Memel, em sua primeira aparição, demonstra todo seu espanto; não foi um mar-de-rosas. |
Foi por vias tortas que ela veio parar por aqui. Dessas que
nascem não se sabe exatamente como, quando, onde e por que, mas nascem, e que logo
foi encontrada por dois irmãos que saracoteavam por aí, miando debaixo de algum
carro. Era pequenininha. Nascera, sei lá, há duas semanas, se tanto, e as
crianças se encantaram.
Levaram-na imediatamente para casa. Claro que a mãe enxotou a
gatonfinha. Duas crianças e uma gatinha linda; que situação. Sem nem
dizer mais nada, largou a infeliz com o porteiro, que agora, além de cuidar de
uma caixa de sapatos com um gato dentro e eventualmente abrir portas, teria ainda
de vigiar o estacionamento, carregar compras, levar o guarda-chuva para a
senhora, cortar a grama defronte ao edifício, passar o rodo pelo prédio,
resolver pepinos, e bajular o babaca do bloco por ignorância, complexo de
inferioridade ou pobreza de espírito. Claro que ele não tardaria a passar a
bichana adiante. Esse insensível não deve nem ter aberto a caixa.
O primeiro interfone que o cara tocou, sabedor que era do
histórico dos moradores, e ela acabava de ganhar um novo lar. Quando chegou,
era - como ainda é - a menor dentre cinco, a coisinha. Imagine se não sofreu na
mão das outras. Fazer o quê? É a lei dos bichos, tal como é a nossa. Os
baixinhos sempre se fodem, o que só muda quando ficam ricos, famosos ou
inteligentes; do contrário, pancada neles. Ela teria de esbanjar muita simpatia
para se criar “no meio da vagabundagem”. Passados alguns meses, parece que está
conseguindo. E como é esperta, meu deus!
Antes de sua chegada, as demais já estavam entrando numas,
acatando certas leis naturais artificialmente impostas pelos donos do lar, que
se julgam soberanos.

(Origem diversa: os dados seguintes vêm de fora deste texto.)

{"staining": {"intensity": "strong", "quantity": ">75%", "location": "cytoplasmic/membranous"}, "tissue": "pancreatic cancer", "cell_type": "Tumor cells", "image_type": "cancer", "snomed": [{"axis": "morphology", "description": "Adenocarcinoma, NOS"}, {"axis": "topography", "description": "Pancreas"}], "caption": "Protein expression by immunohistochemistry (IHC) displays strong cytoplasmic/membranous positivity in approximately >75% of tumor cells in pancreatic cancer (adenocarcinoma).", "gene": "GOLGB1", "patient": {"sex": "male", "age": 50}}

A disputa é árdua; neguinho(a) é folgado que dói, então há
que se fazer manter o respeito – vide D2. Mas aí aparece esta criatura,
ignorando toda e qualquer norma anteriormente existente, e numa doçura que não
dá para crer, faz o que bem e mal entende.
Ela é inacreditável. E nem sabe que é linda assim.
Desrespeita todos os limites com naturalidade. Quer porque
quer se alçar ao ponto mais alto da casa, e geralmente o alcança. As outras,
macacas-velhas, observam passiva e tranquilamente. Assistem tudo sem um mio,
torcendo para que ela escorregue quando estiver por suplantar a ultima
escadinha de CDs empilhados; e o pior é que ela normalmente escorrega, o que
faz com que eu, vez ou outra, acorde em plena madrugada - “espero que não tenha
sido um dos bons”, penso então, já pegando no sono novamente.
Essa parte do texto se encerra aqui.